CLASS-14b
WHAT GOOGLE LEARNED ABOUT TEAMS
Working in groups can be very stressful. There is always a feeling that we have to prove ourselves to others. Many firms have been researching this topic for years and have come to realize that “employee performance optimization” which is the process of analyzing and improving individual workers, is not enough.
Studies have shown that software engineers working in groups tend to innovate faster, see mistakes more quickly and find better solutions to problems.
Project Aristotle
Google’s top executives long believed that building the best teams meant combining the best people. That turned out not to be true so the company started a project to study hundreds of Google’s teams and figure out why some stumbled while others soared. They found out that as long as everyone got a chance to talk, the team did well. But if only one person or a small group spoke all the time, the collective intelligence declined. Also, how teammates treated one another had an impact on the results.

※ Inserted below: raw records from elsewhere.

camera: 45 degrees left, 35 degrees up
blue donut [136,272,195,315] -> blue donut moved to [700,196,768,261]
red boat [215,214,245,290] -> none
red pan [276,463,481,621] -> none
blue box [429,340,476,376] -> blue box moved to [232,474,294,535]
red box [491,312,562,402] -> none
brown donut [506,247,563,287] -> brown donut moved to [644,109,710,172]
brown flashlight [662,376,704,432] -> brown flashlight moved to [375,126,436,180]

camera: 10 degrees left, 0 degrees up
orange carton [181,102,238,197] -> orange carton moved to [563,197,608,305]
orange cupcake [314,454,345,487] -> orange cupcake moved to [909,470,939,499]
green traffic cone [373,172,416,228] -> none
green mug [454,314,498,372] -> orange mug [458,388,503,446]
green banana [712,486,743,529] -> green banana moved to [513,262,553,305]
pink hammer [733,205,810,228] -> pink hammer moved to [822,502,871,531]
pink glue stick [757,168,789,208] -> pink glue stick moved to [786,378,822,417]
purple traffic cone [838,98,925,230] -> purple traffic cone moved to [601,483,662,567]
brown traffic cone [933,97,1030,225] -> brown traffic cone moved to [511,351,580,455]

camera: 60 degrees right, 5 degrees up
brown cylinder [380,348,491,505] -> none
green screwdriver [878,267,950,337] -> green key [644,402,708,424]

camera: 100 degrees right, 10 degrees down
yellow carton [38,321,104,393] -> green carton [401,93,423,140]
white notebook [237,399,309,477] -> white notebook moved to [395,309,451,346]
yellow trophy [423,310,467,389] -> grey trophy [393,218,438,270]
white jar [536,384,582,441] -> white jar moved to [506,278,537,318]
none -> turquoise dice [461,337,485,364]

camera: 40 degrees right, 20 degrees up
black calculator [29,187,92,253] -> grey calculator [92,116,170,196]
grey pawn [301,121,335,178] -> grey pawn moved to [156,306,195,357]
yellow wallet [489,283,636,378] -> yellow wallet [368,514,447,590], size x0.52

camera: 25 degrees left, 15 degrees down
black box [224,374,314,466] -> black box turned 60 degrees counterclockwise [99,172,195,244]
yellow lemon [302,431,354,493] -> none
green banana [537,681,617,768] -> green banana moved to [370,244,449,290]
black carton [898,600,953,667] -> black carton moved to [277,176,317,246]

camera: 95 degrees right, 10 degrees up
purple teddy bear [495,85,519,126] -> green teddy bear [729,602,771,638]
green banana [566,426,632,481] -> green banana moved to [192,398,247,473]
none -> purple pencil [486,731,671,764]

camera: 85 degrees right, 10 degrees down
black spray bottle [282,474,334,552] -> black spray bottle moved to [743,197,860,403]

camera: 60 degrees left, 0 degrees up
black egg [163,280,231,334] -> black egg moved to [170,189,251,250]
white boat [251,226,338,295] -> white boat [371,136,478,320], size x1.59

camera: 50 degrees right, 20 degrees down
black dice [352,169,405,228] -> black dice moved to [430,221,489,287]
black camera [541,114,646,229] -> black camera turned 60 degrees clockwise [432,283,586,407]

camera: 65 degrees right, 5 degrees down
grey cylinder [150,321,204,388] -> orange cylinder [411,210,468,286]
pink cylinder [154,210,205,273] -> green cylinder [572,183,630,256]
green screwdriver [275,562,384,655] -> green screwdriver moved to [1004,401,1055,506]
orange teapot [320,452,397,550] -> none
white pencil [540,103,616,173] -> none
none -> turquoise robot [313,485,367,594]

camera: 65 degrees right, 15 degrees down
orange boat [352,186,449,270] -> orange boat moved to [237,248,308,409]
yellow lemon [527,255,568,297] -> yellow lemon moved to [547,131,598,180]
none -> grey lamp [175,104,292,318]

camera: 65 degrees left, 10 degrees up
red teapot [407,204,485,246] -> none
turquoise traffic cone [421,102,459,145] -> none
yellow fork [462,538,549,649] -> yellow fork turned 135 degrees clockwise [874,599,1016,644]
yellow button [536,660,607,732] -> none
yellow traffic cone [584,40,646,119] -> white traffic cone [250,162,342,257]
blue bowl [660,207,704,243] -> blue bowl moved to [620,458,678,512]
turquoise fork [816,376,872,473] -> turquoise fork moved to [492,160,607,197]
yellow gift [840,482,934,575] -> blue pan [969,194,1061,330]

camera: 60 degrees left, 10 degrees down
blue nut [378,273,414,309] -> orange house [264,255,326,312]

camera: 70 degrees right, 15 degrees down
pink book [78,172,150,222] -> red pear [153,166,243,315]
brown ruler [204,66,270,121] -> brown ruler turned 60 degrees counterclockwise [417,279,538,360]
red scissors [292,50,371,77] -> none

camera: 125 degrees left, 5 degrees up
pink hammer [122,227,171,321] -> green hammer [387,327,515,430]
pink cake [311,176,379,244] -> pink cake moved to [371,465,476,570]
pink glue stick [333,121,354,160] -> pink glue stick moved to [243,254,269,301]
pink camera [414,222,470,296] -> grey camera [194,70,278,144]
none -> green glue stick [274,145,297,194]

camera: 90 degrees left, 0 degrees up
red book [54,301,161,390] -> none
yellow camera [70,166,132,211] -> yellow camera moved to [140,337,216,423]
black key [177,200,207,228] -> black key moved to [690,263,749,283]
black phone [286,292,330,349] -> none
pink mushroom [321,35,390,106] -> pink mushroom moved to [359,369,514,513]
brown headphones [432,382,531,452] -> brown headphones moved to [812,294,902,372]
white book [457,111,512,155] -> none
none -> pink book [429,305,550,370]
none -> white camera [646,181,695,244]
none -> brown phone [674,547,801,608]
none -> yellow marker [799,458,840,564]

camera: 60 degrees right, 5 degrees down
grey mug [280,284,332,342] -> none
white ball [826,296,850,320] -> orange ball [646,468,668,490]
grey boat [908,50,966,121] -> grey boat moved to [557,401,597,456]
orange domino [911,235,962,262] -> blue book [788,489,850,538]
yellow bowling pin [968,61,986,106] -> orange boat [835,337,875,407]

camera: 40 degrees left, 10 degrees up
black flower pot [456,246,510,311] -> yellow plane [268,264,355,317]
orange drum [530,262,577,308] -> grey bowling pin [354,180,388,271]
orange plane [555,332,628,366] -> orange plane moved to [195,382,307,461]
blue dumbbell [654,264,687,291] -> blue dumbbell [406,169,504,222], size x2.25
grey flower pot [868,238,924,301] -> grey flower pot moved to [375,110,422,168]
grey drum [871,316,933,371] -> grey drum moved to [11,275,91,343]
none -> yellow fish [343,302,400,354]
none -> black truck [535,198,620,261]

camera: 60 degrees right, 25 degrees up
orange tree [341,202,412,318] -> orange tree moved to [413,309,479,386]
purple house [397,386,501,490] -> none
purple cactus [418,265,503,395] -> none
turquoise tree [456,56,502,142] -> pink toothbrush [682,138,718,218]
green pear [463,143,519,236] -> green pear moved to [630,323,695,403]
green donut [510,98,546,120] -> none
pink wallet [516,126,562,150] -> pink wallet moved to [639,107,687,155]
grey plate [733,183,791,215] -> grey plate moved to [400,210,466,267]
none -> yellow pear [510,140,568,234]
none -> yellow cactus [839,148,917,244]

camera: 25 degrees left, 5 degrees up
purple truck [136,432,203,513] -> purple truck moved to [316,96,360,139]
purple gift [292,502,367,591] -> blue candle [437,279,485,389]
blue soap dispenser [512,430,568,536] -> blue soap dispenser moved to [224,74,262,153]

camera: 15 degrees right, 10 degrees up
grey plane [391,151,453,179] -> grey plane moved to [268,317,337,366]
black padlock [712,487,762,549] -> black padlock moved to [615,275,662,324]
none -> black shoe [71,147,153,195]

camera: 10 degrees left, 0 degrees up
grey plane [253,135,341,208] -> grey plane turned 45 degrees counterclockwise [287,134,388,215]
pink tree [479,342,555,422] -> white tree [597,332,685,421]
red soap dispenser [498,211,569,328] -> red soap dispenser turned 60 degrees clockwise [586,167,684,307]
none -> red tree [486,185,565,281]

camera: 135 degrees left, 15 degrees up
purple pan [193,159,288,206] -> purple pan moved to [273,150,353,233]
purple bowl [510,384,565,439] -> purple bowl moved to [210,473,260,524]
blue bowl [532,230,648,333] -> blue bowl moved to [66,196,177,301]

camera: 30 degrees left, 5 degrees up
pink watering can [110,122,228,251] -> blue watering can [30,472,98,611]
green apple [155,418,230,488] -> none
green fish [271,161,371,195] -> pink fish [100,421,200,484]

Google in its race to build the perfect team, has unintentionally demonstrated the usefulness of imperfection and figure out how to create psychological safety faster, better and in more productive ways.
Project Aristotle is a reminder that when companies try to optimize everything, it is sometimes easy to forget that success is often built on experience, like emotional interactions and complicated conversations and discussions of who we want to be and how our teammates make us feel.
Things I want to know more about
- How to improve and develop the right skills to achieve better results working in teams.